To do :: Repeat nothing but the lines below running from the one containing "hello Hue portal**</span></span>" to the one containing "toolist hello properties.</span></span>". Keep both end lines.

Collected data:
BEGIN

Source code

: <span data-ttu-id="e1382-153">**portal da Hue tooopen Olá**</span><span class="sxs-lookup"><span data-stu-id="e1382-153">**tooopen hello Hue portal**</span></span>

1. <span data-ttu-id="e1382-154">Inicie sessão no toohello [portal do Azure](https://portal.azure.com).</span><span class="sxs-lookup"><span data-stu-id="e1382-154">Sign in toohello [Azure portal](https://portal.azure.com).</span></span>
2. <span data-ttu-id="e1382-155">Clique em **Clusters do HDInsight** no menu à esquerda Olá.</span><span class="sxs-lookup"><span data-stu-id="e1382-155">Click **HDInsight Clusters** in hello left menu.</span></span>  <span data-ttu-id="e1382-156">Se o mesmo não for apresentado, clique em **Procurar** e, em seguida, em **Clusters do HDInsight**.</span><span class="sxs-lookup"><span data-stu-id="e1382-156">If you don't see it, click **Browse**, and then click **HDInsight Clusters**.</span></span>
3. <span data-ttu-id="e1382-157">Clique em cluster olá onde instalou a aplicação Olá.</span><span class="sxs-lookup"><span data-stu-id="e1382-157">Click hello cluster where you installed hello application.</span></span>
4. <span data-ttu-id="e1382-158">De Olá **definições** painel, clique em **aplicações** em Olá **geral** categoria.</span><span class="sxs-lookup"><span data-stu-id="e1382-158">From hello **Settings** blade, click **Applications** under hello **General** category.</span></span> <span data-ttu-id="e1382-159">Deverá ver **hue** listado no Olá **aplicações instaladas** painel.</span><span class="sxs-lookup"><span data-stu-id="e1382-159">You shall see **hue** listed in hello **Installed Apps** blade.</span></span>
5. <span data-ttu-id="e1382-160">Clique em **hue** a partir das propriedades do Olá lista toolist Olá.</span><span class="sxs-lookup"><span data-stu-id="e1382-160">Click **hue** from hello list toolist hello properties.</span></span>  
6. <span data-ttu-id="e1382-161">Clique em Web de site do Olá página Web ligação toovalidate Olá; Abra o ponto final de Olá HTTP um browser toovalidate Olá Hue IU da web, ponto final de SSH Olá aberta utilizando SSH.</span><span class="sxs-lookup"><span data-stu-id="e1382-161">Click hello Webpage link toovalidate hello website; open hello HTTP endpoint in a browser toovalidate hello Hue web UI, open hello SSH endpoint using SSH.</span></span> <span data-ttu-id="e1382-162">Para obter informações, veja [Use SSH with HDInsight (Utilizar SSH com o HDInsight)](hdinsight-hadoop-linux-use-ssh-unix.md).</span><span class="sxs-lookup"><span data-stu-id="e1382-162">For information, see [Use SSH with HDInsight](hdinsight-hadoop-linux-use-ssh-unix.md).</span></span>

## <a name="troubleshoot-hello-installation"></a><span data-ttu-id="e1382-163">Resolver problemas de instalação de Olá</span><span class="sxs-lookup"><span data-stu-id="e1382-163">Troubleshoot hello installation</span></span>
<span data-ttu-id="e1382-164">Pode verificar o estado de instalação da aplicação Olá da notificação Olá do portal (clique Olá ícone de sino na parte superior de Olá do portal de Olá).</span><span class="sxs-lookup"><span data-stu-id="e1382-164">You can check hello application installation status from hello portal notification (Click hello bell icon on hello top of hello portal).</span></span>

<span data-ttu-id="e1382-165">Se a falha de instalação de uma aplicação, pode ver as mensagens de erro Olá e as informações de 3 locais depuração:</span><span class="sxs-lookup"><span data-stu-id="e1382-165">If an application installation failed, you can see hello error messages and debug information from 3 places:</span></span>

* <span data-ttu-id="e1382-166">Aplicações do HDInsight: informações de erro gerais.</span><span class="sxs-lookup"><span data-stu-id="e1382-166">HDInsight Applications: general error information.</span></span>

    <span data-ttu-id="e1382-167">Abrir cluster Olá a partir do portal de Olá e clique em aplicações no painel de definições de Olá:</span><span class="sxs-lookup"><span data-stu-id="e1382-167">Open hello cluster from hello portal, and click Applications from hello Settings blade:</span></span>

END

Response to the exercise ::
: <span data-ttu-id="e1382-153">**portal da Hue tooopen Olá**</span><span class="sxs-lookup"><span data-stu-id="e1382-153">**tooopen hello Hue portal**</span></span>

1. <span data-ttu-id="e1382-154">Inicie sessão no toohello [portal do Azure](https://portal.azure.com).</span><span class="sxs-lookup"><span data-stu-id="e1382-154">Sign in toohello [Azure portal](https://portal.azure.com).</span></span>
2. <span data-ttu-id="e1382-155">Clique em **Clusters do HDInsight** no menu à esquerda Olá.</span><span class="sxs-lookup"><span data-stu-id="e1382-155">Click **HDInsight Clusters** in hello left menu.</span></span>  <span data-ttu-id="e1382-156">Se o mesmo não for apresentado, clique em **Procurar** e, em seguida, em **Clusters do HDInsight**.</span><span class="sxs-lookup"><span data-stu-id="e1382-156">If you don't see it, click **Browse**, and then click **HDInsight Clusters**.</span></span>
3. <span data-ttu-id="e1382-157">Clique em cluster olá onde instalou a aplicação Olá.</span><span class="sxs-lookup"><span data-stu-id="e1382-157">Click hello cluster where you installed hello application.</span></span>
4. <span data-ttu-id="e1382-158">De Olá **definições** painel, clique em **aplicações** em Olá **geral** categoria.</span><span class="sxs-lookup"><span data-stu-id="e1382-158">From hello **Settings** blade, click **Applications** under hello **General** category.</span></span> <span data-ttu-id="e1382-159">Deverá ver **hue** listado no Olá **aplicações instaladas** painel.</span><span class="sxs-lookup"><span data-stu-id="e1382-159">You shall see **hue** listed in hello **Installed Apps** blade.</span></span>
5. <span data-ttu-id="e1382-160">Clique em **hue** a partir das propriedades do Olá lista toolist Olá.</span><span class="sxs-lookup"><span data-stu-id="e1382-160">Click **hue** from hello list toolist hello properties.</span></span>  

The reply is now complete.